GIVEN TASK:
Rewrite every line of the records below, substituting "Aberdeen" for each occurrence of "Dundee United". Keep everything else identical.

RECORDS:
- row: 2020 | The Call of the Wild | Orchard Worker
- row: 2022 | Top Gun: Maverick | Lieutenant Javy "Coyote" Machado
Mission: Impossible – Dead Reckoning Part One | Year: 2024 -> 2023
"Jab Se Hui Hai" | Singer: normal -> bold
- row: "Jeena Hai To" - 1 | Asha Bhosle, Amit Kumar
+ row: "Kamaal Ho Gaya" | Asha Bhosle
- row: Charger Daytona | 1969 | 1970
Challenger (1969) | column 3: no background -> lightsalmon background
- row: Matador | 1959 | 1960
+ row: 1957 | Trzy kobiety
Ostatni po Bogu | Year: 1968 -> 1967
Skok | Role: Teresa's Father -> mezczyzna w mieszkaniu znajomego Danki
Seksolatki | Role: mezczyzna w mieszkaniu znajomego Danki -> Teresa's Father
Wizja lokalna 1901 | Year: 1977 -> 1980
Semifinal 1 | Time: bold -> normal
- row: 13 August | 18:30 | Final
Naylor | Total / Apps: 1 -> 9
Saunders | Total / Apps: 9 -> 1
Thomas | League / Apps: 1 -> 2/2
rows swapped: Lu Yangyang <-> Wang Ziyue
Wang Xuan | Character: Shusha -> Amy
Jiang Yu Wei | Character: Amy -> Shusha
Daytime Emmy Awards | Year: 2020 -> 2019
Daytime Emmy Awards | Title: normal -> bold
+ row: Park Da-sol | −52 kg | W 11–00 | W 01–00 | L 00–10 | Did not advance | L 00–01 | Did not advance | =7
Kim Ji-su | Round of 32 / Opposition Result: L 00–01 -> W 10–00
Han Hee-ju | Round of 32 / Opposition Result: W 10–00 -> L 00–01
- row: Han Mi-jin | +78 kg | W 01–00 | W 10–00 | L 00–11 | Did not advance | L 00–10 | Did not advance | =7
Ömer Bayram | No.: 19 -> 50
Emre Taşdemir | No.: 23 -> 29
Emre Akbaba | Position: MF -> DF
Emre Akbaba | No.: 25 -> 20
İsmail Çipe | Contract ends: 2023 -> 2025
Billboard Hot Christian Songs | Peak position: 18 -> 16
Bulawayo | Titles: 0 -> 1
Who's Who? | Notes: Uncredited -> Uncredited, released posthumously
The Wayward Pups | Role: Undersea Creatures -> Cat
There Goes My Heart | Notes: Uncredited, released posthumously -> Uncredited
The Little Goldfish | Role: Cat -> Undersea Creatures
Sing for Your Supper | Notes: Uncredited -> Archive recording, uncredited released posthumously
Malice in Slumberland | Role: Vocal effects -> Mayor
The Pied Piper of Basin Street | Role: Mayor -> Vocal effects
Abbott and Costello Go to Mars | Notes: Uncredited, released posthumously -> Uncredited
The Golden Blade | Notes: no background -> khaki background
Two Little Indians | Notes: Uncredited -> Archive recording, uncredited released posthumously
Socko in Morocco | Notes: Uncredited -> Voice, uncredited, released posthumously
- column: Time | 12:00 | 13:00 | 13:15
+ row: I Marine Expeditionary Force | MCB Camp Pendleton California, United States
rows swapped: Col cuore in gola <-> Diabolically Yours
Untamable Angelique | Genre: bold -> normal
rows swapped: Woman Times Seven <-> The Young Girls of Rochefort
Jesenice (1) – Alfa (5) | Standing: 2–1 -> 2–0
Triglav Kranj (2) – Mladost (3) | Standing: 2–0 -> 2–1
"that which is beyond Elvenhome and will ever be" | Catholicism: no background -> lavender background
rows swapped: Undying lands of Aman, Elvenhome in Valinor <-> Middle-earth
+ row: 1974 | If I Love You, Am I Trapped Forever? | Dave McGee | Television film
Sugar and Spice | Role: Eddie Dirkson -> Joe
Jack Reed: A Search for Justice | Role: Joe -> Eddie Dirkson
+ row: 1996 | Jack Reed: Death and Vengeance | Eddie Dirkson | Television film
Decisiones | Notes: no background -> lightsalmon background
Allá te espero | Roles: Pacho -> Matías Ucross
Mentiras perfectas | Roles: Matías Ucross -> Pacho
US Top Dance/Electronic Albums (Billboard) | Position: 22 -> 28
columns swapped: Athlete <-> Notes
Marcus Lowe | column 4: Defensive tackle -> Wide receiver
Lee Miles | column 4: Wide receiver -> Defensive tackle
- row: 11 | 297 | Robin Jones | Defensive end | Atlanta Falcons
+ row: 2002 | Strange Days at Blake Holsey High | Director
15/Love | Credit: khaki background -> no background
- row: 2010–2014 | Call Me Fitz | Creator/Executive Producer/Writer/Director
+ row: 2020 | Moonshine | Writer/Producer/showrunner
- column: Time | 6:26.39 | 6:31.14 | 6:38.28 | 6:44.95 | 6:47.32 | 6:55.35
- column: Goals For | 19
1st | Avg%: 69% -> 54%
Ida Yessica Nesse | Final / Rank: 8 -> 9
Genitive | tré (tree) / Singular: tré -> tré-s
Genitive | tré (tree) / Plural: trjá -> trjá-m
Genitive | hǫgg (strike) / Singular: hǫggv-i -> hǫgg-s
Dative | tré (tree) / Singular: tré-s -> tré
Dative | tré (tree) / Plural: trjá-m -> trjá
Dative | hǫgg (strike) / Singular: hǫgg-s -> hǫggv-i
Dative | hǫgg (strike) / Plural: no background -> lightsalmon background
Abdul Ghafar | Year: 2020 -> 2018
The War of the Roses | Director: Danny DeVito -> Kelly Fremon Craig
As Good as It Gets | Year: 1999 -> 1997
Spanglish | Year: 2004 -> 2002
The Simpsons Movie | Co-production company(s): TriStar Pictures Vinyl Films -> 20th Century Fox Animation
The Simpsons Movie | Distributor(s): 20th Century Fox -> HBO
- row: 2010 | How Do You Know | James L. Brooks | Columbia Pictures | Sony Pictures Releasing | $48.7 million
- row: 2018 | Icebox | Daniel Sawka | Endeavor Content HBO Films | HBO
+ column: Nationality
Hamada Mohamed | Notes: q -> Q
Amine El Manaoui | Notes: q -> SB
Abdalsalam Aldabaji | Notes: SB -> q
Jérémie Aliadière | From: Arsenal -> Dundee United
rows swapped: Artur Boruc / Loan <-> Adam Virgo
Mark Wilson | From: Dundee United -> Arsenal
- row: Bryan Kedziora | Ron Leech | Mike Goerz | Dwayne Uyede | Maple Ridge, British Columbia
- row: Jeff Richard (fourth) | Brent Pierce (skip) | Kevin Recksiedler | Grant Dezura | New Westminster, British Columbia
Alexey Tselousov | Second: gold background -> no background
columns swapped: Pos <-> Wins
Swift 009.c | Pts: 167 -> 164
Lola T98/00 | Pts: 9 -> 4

SOLUTION TO THE PROBLEM:
- row: 2020 | The Call of the Wild | Orchard Worker
- row: 2022 | Top Gun: Maverick | Lieutenant Javy "Coyote" Machado
Mission: Impossible – Dead Reckoning Part One | Year: 2024 -> 2023
"Jab Se Hui Hai" | Singer: normal -> bold
- row: "Jeena Hai To" - 1 | Asha Bhosle, Amit Kumar
+ row: "Kamaal Ho Gaya" | Asha Bhosle
- row: Charger Daytona | 1969 | 1970
Challenger (1969) | column 3: no background -> lightsalmon background
- row: Matador | 1959 | 1960
+ row: 1957 | Trzy kobiety
Ostatni po Bogu | Year: 1968 -> 1967
Skok | Role: Teresa's Father -> mezczyzna w mieszkaniu znajomego Danki
Seksolatki | Role: mezczyzna w mieszkaniu znajomego Danki -> Teresa's Father
Wizja lokalna 1901 | Year: 1977 -> 1980
Semifinal 1 | Time: bold -> normal
- row: 13 August | 18:30 | Final
Naylor | Total / Apps: 1 -> 9
Saunders | Total / Apps: 9 -> 1
Thomas | League / Apps: 1 -> 2/2
rows swapped: Lu Yangyang <-> Wang Ziyue
Wang Xuan | Character: Shusha -> Amy
Jiang Yu Wei | Character: Amy -> Shusha
Daytime Emmy Awards | Year: 2020 -> 2019
Daytime Emmy Awards | Title: normal -> bold
+ row: Park Da-sol | −52 kg | W 11–00 | W 01–00 | L 00–10 | Did not advance | L 00–01 | Did not advance | =7
Kim Ji-su | Round of 32 / Opposition Result: L 00–01 -> W 10–00
Han Hee-ju | Round of 32 / Opposition Result: W 10–00 -> L 00–01
- row: Han Mi-jin | +78 kg | W 01–00 | W 10–00 | L 00–11 | Did not advance | L 00–10 | Did not advance | =7
Ömer Bayram | No.: 19 -> 50
Emre Taşdemir | No.: 23 -> 29
Emre Akbaba | Position: MF -> DF
Emre Akbaba | No.: 25 -> 20
İsmail Çipe | Contract ends: 2023 -> 2025
Billboard Hot Christian Songs | Peak position: 18 -> 16
Bulawayo | Titles: 0 -> 1
Who's Who? | Notes: Uncredited -> Uncredited, released posthumously
The Wayward Pups | Role: Undersea Creatures -> Cat
There Goes My Heart | Notes: Uncredited, released posthumously -> Uncredited
The Little Goldfish | Role: Cat -> Undersea Creatures
Sing for Your Supper | Notes: Uncredited -> Archive recording, uncredited released posthumously
Malice in Slumberland | Role: Vocal effects -> Mayor
The Pied Piper of Basin Street | Role: Mayor -> Vocal effects
Abbott and Costello Go to Mars | Notes: Uncredited, released posthumously -> Uncredited
The Golden Blade | Notes: no background -> khaki background
Two Little Indians | Notes: Uncredited -> Archive recording, uncredited released posthumously
Socko in Morocco | Notes: Uncredited -> Voice, uncredited, released posthumously
- column: Time | 12:00 | 13:00 | 13:15
+ row: I Marine Expeditionary Force | MCB Camp Pendleton California, United States
rows swapped: Col cuore in gola <-> Diabolically Yours
Untamable Angelique | Genre: bold -> normal
rows swapped: Woman Times Seven <-> The Young Girls of Rochefort
Jesenice (1) – Alfa (5) | Standing: 2–1 -> 2–0
Triglav Kranj (2) – Mladost (3) | Standing: 2–0 -> 2–1
"that which is beyond Elvenhome and will ever be" | Catholicism: no background -> lavender background
rows swapped: Undying lands of Aman, Elvenhome in Valinor <-> Middle-earth
+ row: 1974 | If I Love You, Am I Trapped Forever? | Dave McGee | Television film
Sugar and Spice | Role: Eddie Dirkson -> Joe
Jack Reed: A Search for Justice | Role: Joe -> Eddie Dirkson
+ row: 1996 | Jack Reed: Death and Vengeance | Eddie Dirkson | Television film
Decisiones | Notes: no background -> lightsalmon background
Allá te espero | Roles: Pacho -> Matías Ucross
Mentiras perfectas | Roles: Matías Ucross -> Pacho
US Top Dance/Electronic Albums (Billboard) | Position: 22 -> 28
columns swapped: Athlete <-> Notes
Marcus Lowe | column 4: Defensive tackle -> Wide receiver
Lee Miles | column 4: Wide receiver -> Defensive tackle
- row: 11 | 297 | Robin Jones | Defensive end | Atlanta Falcons
+ row: 2002 | Strange Days at Blake Holsey High | Director
15/Love | Credit: khaki background -> no background
- row: 2010–2014 | Call Me Fitz | Creator/Executive Producer/Writer/Director
+ row: 2020 | Moonshine | Writer/Producer/showrunner
- column: Time | 6:26.39 | 6:31.14 | 6:38.28 | 6:44.95 | 6:47.32 | 6:55.35
- column: Goals For | 19
1st | Avg%: 69% -> 54%
Ida Yessica Nesse | Final / Rank: 8 -> 9
Genitive | tré (tree) / Singular: tré -> tré-s
Genitive | tré (tree) / Plural: trjá -> trjá-m
Genitive | hǫgg (strike) / Singular: hǫggv-i -> hǫgg-s
Dative | tré (tree) / Singular: tré-s -> tré
Dative | tré (tree) / Plural: trjá-m -> trjá
Dative | hǫgg (strike) / Singular: hǫgg-s -> hǫggv-i
Dative | hǫgg (strike) / Plural: no background -> lightsalmon background
Abdul Ghafar | Year: 2020 -> 2018
The War of the Roses | Director: Danny DeVito -> Kelly Fremon Craig
As Good as It Gets | Year: 1999 -> 1997
Spanglish | Year: 2004 -> 2002
The Simpsons Movie | Co-production company(s): TriStar Pictures Vinyl Films -> 20th Century Fox Animation
The Simpsons Movie | Distributor(s): 20th Century Fox -> HBO
- row: 2010 | How Do You Know | James L. Brooks | Columbia Pictures | Sony Pictures Releasing | $48.7 million
- row: 2018 | Icebox | Daniel Sawka | Endeavor Content HBO Films | HBO
+ column: Nationality
Hamada Mohamed | Notes: q -> Q
Amine El Manaoui | Notes: q -> SB
Abdalsalam Aldabaji | Notes: SB -> q
Jérémie Aliadière | From: Arsenal -> Aberdeen
rows swapped: Artur Boruc / Loan <-> Adam Virgo
Mark Wilson | From: Aberdeen -> Arsenal
- row: Bryan Kedziora | Ron Leech | Mike Goerz | Dwayne Uyede | Maple Ridge, British Columbia
- row: Jeff Richard (fourth) | Brent Pierce (skip) | Kevin Recksiedler | Grant Dezura | New Westminster, British Columbia
Alexey Tselousov | Second: gold background -> no background
columns swapped: Pos <-> Wins
Swift 009.c | Pts: 167 -> 164
Lola T98/00 | Pts: 9 -> 4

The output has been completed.